# Double Stuffed Baked Potatoes



## blissful (Sep 2, 2017)

Double Stuffed Baked Potatoes

What do you put in yours?

I put in the potato middles, cream or milk, cheeses (colby, cheddar, parmesan), onion powder, garlic powder, sour cream, bacon or ham (if you have it), salt and peppers, mash it all together and put it back in the skins. Bake until browned.


----------



## GotGarlic (Sep 2, 2017)

I make my regular mashed potato recipe with the potato insides, half and half (the only liquid dairy we always have on hand because DH puts it in his coffee), butter, salt and pepper. Then I add shredded extra sharp cheddar cheese and - I'm lazy sometimes - part or all (depending on how many I'm making) of a packet of potato topping, which includes bacon bits and dehydrated onions, parsley and chives. Mix it up, refill the skins - I like to make little peaks for extra-browned bits - bake till browned and enjoy [emoji2] It's one of my favorite special sides.


----------



## rodentraiser (Sep 2, 2017)

I put in pretty much what you do, Blissful, except I also add in chopped onions and minced garlic and always bacon, of course. By the time I'm done, there's more "filling" than there is potato and mine usually fall over when in the oven a second time. Still good, though.

If I'm in a really good mood, I bake the potatoes first and then scoop the potatoes leaving just enough to coat the insides of the skins. Then I deep fat fry the skins and fill them with hamburger and cheese or bacon and cheese. I put those in the oven long enough to melt the cheese and I save the potato insides for mashed potatoes later on.


----------



## medtran49 (Sep 2, 2017)

Mash the potatoes up with lots of butter, a bit of whole cream, S and P, shredded sharp cheddar, then stir in crumbled up bacon.  Bake until crispy and slightly brown on top.


----------



## blissful (Sep 2, 2017)

rodentraiser said:


> I put in pretty much what you do, Blissful, except I also add in chopped onions and minced garlic and always bacon, of course. By the time I'm done, there's more "filling" than there is potato and mine usually fall over when in the oven a second time. Still good, though.
> 
> If I'm in a really good mood, I bake the potatoes first and then scoop the potatoes leaving just enough to coat the insides of the skins. Then I deep fat fry the skins and fill them with hamburger and cheese or bacon and cheese. I put those in the oven long enough to melt the cheese and I save the potato insides for mashed potatoes later on.
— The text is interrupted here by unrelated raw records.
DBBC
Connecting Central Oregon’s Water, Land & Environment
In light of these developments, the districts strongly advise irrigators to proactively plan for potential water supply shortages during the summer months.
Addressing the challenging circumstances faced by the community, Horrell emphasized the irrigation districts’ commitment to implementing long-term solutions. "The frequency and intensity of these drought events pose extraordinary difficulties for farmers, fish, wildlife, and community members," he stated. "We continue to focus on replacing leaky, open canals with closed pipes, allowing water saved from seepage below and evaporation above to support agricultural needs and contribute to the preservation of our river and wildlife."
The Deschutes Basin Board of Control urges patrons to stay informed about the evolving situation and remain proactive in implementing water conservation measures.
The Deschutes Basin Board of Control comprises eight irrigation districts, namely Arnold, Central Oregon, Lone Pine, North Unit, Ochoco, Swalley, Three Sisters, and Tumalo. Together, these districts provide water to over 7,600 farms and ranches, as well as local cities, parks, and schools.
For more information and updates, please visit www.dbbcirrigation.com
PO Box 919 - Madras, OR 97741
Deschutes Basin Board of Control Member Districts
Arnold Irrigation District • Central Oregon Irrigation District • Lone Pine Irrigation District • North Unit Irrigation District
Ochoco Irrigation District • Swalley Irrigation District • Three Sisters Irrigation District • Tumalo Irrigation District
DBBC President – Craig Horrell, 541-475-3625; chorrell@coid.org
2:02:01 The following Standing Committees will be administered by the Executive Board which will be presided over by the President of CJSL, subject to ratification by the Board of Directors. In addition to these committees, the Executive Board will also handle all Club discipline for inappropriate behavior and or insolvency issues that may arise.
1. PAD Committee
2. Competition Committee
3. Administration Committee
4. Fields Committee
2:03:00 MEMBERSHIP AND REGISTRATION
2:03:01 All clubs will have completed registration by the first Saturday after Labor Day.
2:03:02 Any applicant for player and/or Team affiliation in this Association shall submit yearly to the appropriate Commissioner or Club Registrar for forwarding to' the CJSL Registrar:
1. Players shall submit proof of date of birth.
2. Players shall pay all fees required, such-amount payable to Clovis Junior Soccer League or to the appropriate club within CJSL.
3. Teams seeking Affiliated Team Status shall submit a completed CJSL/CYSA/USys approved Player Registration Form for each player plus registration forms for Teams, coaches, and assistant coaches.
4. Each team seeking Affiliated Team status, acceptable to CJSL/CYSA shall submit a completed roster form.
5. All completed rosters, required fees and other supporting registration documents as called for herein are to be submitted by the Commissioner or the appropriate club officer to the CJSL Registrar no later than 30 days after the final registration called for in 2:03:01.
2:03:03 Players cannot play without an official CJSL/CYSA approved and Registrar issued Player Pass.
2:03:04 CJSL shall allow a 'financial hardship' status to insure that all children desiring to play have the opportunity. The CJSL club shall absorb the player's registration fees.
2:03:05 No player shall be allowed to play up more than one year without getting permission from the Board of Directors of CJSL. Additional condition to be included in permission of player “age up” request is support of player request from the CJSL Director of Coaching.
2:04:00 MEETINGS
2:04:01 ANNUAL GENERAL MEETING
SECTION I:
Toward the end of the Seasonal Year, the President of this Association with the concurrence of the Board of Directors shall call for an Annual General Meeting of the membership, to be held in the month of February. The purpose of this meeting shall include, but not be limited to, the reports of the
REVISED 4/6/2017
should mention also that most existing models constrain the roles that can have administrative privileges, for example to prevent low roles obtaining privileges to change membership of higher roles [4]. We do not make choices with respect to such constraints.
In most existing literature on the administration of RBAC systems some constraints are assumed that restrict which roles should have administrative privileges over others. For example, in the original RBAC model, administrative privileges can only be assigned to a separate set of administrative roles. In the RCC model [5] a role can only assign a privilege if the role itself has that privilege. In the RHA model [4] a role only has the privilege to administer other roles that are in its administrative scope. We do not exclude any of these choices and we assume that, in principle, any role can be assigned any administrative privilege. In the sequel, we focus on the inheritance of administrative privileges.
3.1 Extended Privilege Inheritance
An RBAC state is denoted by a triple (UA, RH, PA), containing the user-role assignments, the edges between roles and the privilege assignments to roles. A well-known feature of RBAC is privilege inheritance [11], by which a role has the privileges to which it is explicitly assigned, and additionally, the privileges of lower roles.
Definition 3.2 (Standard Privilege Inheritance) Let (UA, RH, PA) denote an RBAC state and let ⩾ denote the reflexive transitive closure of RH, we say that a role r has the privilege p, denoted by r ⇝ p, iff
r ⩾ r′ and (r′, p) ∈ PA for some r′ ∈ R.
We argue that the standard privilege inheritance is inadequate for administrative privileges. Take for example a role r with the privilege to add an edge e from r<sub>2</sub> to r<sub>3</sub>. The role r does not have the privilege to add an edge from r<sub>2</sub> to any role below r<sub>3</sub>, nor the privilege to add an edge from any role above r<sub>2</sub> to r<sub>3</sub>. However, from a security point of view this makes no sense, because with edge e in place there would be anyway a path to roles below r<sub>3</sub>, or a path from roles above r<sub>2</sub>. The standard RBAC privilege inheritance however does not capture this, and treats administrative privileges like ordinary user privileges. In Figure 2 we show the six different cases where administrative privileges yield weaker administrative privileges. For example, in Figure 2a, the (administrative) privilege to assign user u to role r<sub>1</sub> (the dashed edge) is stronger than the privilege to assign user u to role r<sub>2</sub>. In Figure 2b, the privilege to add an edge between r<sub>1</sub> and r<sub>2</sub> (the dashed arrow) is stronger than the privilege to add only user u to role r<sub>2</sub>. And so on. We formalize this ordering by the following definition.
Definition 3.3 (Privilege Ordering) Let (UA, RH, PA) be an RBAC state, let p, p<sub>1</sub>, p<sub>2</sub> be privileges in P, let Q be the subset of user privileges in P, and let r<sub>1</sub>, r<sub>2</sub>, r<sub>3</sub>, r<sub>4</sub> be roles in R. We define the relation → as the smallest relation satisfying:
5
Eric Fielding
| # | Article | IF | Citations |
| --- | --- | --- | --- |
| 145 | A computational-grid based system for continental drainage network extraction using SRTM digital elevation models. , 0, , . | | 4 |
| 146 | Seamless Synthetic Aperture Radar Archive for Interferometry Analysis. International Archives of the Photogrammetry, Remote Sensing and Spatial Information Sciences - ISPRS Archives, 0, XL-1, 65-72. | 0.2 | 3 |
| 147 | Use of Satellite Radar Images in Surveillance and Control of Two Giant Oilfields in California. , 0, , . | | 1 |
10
Wow, that is such a good idea to use hamburger in them, I never would have thought of that. I'll try that next time. I'm pretty sure my Dh would be pleased with that idea.


----------



## Andy M. (Sep 2, 2017)

Try it with sour cream when mashing the innards.


----------



## EveDonna (Sep 2, 2017)

Looks good ! I think I will have to give it a try.


----------



## medtran49 (Sep 2, 2017)

Oops, I forgot we add sour cream.


----------



## blissful (Sep 2, 2017)

If you have cream cheese, that would be good too.


----------



## Cheryl J (Sep 2, 2017)

Mmm...looks good, Bliss.  We call these 'twice baked potatoes' and now that you mention it, I haven't had them in way too long. 

I bake the 'taters and as mentioned, cut them in half and scoop out the innards, leaving a bit of a layer to keep the shells intact.  I mash the innards, add whatever I've got...usually its a bit of sour cream, bacon, and whatever cheese is on hand. Something green is bonus, too....chopped green onions, parsley, or broccoli.  It's kind of a 'use whatever I've got' side.  Scoop it all back in, add to the shells, and broil until there are nicely browned bits on top. Yum.


----------



## Whiskadoodle (Sep 3, 2017)

This may seem blasphemous but I do not really care for bacon in twice baked potatoes.  Maybe because someone once used fake bacon that was weird.  

I like broccoli,  if there is some.  I have added leftover taco mixings in with the taters, sour cream, gr onion, salsa and cheese.  I would make that again.  Same with leftover shredded pulled pork.  Mostly I make them pretty plain.  Sour cream, few shakes tabasco,  cheese,  green onion and more shredded cheese on top, bake until cheese melts.


----------